As Claude Design catches on among Anthropic users, a generic-design aesthetic is emerging that’s as noticeable as text-based A.I. tics such as overenthusiastic em-dash usage or “not X . . . but Y” constructions. In slide decks and on website interfaces, there’s a predominance of beige- and cream-colored backgrounds, rusty orange-hued accents, and large serif typefaces that are italicized and highlighted in zealous attempts to emphasize. Subheadings are often “tracked out,” in design parlance, with spaces between the letters, and there’s an inexplicable prevalence of ticker-like text bars, as if the website were a cable-news show. Another designer I spoke to, David McGillivray, pointed out how Claude often creates dashboard elements with multiple rounded rectangular outlines, sometimes with a neon glow underneath for good measure. The designer and writer Celine Nguyen identified a combination of “tasteful, slightly askew primary colors,” desaturated hues redolent of mid-century modernist design. Such qualities might be unobjectionable, even desirable, in and of themselves, but their ubiquitous appearance across the internet has turned them into instant design clichés. “Now I find myself instinctively repulsed by the warm tones even though I love this kind of color palette,” Nguyen said.
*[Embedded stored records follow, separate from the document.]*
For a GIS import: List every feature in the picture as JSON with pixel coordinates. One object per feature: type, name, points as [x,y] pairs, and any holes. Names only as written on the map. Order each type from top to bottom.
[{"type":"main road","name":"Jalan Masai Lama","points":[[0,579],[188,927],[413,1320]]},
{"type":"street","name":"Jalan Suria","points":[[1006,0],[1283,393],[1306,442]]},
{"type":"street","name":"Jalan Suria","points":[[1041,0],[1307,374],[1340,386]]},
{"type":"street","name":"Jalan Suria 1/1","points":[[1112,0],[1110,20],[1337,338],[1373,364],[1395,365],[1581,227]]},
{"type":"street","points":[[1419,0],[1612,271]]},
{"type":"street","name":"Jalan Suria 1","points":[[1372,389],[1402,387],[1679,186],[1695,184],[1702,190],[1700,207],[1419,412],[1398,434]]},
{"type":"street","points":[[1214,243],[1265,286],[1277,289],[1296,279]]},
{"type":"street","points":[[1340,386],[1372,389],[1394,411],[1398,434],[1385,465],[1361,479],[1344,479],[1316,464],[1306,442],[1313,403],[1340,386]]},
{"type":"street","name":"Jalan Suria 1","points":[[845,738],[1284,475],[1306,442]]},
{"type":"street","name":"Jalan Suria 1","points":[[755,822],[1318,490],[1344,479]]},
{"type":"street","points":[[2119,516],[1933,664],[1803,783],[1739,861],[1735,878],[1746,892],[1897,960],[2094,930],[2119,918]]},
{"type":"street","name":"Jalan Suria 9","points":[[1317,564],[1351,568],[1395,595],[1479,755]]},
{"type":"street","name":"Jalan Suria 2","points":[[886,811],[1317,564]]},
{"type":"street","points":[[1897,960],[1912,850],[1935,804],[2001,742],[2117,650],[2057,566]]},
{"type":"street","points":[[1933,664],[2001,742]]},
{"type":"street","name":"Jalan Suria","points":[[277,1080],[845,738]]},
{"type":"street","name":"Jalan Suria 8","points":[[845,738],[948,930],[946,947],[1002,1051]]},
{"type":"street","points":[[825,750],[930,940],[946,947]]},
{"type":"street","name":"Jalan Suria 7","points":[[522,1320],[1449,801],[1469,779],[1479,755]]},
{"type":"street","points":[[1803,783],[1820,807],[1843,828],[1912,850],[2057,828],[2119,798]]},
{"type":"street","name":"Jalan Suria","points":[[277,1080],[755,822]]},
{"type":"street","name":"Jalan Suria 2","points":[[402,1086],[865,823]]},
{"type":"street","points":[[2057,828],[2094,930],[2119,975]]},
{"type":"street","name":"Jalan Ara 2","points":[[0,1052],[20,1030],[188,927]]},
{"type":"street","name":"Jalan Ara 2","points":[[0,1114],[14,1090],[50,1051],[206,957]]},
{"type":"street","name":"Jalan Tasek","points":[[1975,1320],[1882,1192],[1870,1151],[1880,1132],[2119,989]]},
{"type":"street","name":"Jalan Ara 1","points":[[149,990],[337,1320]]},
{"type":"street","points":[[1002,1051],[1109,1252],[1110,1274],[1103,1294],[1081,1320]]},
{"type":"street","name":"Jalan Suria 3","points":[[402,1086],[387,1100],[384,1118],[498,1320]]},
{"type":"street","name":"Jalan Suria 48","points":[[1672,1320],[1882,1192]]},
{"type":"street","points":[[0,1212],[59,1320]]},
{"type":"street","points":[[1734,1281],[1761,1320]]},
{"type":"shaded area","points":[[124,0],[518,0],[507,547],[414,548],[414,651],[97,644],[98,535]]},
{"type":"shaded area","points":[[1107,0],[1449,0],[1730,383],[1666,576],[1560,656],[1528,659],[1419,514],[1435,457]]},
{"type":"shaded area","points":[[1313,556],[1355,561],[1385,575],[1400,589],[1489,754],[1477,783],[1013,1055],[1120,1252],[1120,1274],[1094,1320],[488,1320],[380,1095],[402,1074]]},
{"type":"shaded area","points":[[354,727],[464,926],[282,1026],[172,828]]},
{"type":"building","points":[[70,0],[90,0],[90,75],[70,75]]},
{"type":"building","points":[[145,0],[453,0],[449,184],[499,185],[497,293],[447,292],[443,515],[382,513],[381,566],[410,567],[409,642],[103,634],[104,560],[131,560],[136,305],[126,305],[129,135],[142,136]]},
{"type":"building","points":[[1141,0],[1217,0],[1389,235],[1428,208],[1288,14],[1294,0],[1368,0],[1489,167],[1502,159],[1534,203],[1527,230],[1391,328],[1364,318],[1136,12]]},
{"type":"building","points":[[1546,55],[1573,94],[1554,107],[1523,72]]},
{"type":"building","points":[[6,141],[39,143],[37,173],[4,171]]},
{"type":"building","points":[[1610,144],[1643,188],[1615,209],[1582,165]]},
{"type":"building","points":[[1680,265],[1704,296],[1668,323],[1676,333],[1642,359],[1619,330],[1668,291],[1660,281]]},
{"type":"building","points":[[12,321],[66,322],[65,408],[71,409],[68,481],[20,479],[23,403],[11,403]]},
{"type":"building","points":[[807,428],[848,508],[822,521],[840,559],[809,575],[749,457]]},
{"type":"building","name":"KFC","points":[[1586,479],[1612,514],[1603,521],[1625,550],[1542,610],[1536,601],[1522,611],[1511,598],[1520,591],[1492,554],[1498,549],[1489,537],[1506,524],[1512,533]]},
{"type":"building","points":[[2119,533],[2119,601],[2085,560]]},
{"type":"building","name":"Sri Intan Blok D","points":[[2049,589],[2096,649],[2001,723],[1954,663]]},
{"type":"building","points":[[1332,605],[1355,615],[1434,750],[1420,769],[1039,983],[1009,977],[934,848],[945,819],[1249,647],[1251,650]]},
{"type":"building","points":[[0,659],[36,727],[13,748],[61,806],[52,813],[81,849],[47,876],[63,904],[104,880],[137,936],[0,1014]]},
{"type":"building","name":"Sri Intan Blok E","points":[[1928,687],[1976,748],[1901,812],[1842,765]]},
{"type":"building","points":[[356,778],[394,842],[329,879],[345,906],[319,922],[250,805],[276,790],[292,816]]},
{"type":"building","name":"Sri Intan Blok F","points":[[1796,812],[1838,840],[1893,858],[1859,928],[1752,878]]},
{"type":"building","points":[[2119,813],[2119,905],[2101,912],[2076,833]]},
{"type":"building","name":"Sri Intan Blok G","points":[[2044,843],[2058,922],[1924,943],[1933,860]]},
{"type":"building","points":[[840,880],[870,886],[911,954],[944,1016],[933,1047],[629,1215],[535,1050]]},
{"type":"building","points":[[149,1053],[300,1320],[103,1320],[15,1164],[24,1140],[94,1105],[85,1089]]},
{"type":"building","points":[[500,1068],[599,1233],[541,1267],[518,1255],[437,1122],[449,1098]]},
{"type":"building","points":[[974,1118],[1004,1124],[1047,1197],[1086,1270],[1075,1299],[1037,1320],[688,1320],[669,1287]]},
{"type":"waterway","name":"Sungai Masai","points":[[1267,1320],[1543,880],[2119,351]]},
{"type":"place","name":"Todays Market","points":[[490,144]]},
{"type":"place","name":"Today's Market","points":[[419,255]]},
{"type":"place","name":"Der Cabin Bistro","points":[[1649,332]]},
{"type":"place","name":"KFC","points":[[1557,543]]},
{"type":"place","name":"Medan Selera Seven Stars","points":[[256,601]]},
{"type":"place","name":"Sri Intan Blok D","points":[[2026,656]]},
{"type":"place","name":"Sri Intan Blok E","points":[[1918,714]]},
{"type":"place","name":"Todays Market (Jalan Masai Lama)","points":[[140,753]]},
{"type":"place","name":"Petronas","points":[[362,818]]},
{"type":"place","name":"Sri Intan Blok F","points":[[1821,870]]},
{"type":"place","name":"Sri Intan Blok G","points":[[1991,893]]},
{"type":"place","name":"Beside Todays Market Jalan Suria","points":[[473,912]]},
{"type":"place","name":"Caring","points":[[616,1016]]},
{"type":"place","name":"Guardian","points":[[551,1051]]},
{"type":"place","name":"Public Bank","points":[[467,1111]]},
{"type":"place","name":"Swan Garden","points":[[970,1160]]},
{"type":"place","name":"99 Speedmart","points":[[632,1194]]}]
Newsletrix, a newsletter-analytics dashboard; Wesley Wang Media, a production house; GrassDX, a tool for diagnosing problems with your lawn; Haute Living, a real-estate-agent directory; and DeployGraph, a research firm on A.I. companies—these are just a few of the companies whose sites bear a Claudian sameness. This is not an entirely new problem in web design. In the early days of the internet, HTML code and the need to design simple, small-size sites downloadable on dial-up led many hosts to adhere to a strict, basic palette. Eventually, website-building services such as WordPress, Squarespace, and Wix offered templates that became popular clichés of their own (think of sans-serif text over full-bleed splash images). But A.I. tools instill a particularly swift and stubborn genericism. Anthropic concedes as much in its guidance documents, noting that, when left to its own devices, Claude’s model “has strong design instincts, with a consistent default house style. . . . This default is persistent.” Not coincidentally, this default has a lot in common with Anthropic’s own branding—beigey backgrounds, off-red highlight colors, big typefaces, lots of serifs and underlines. The company notes that giving the program “generic instructions” such as “don’t use cream” is likely to “shift the model to a different fixed palette rather than producing variety.” In other words, the user has to fight to produce visuals that stray from the formula. As Ström-Awn put it, “The preferences and tendencies and aesthetics are deeply baked into its machinery; it is always going to struggle to produce something that doesn’t look like A.I.” (An Anthropic spokesperson told The New Yorker that Claude Design should ideally be able to deviate from a “standard look,” when users prefer it. “This doesn’t always happen the way we’d like and the team is working hard to improve it,” he said.)